Today, I started working on a paper about media, borders, and nationalism. I knew I needed to start with some definitions: nations vs states vs nation-states, etc. I could give those definitions myself no problem, because of my political science classes, but definitions are always better with a legitimate source. So I went to my recitation notes, found the reading in which we defined them, went to the reader, found my quotes.
I find it interesting that so many people rely so much on the internet these days for sources like this. I’m not denying the fact that I use the internet. Most of my sources for all these papers are from the internet. Part of that is because its way easier to find sources in English on the online journals that Tufts has access to than to search the Czech libraries for relevant texts in English. Part of it is because I’m lazy. But for the first time in my life, a lot of my sources are from previous courses.
My first instinct would be to say that this is because I’m taking classes now that are similar to previous classes I’ve taken. Because I’m finding a focus in my coursework that is letting me become more specialized.
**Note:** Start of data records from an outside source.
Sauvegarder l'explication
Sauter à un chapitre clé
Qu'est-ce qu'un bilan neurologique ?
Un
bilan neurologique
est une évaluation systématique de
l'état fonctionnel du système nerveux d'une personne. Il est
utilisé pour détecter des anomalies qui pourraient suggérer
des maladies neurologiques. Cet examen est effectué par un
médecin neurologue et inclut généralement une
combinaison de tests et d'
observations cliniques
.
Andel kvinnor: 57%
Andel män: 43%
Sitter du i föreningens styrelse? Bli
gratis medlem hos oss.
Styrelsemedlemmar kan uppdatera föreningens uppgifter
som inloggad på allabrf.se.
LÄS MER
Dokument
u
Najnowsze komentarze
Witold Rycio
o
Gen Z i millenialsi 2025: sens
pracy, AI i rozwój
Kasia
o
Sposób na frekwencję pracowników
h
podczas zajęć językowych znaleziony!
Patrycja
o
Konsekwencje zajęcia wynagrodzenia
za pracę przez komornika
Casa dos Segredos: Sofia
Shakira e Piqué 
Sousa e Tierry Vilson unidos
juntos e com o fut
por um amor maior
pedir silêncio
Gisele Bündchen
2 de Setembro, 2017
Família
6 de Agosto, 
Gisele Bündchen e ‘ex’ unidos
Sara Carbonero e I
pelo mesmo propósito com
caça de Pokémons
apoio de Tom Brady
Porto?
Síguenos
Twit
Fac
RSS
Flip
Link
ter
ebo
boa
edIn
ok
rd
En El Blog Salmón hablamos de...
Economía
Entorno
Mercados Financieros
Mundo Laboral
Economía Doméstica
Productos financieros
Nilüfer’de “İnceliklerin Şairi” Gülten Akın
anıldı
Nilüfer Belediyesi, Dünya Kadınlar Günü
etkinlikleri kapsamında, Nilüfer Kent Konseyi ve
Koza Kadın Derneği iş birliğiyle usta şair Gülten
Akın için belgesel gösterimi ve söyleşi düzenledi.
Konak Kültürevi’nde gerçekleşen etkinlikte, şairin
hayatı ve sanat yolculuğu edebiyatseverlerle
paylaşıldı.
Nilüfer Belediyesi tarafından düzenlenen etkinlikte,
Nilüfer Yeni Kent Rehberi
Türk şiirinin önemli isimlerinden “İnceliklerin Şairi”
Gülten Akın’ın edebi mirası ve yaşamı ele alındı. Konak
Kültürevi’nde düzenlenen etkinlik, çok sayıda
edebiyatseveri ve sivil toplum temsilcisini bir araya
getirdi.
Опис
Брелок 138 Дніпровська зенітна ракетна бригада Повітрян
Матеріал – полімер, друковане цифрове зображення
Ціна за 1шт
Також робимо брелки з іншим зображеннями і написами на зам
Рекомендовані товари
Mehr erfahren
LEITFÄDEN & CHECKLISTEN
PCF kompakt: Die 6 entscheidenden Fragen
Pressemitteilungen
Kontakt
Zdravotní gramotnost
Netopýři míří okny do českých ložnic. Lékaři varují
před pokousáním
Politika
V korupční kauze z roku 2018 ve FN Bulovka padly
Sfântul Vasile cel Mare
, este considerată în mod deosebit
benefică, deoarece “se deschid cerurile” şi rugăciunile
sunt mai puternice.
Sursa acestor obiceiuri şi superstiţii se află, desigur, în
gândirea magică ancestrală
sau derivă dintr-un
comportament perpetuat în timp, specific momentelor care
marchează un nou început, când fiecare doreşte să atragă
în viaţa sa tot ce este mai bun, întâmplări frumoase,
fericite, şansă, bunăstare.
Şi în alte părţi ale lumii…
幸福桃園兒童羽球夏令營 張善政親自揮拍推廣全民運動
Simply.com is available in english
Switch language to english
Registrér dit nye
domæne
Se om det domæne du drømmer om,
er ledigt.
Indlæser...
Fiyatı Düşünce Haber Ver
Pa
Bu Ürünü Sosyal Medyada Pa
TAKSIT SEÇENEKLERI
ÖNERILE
But I don’t think that’s really true.
My econ sources came from a political science class about Japan, and I’m using them for a course about Macroeconomics and the 2008 crisis. My media and borders source is for a class all about propaganda – a class I took because I found a previous class about propaganda in Nazi Germany interesting. But the source is from my Intro to Comparative Politics course last spring.
I think it is more realistic to say that my liberal arts education is working. A lot of people are asking in this day and age of ever-increasing college tuitions what college is really good for. I heard a podcast just the other day in which a college professor admitted that 95% of his students don’t remember anything (literally nothing, he said) from his class. But college clearly teaches us something – I think it teaches us how to make connections. Or at least, that is what I think college is teaching me. It is teaching me to take note of what is important. And, perhaps even more significantly, college is teaching me to take note of how to access what is important. It is teaching me to make the connections between media studies and political science, between political science and economics; to understand the differences in analysis methodology between political science, economics, chemistry, and physics. It is teaching me to ask the right questions in order to get the right answers. And it is teaching me to never, ever, ever throw anything away.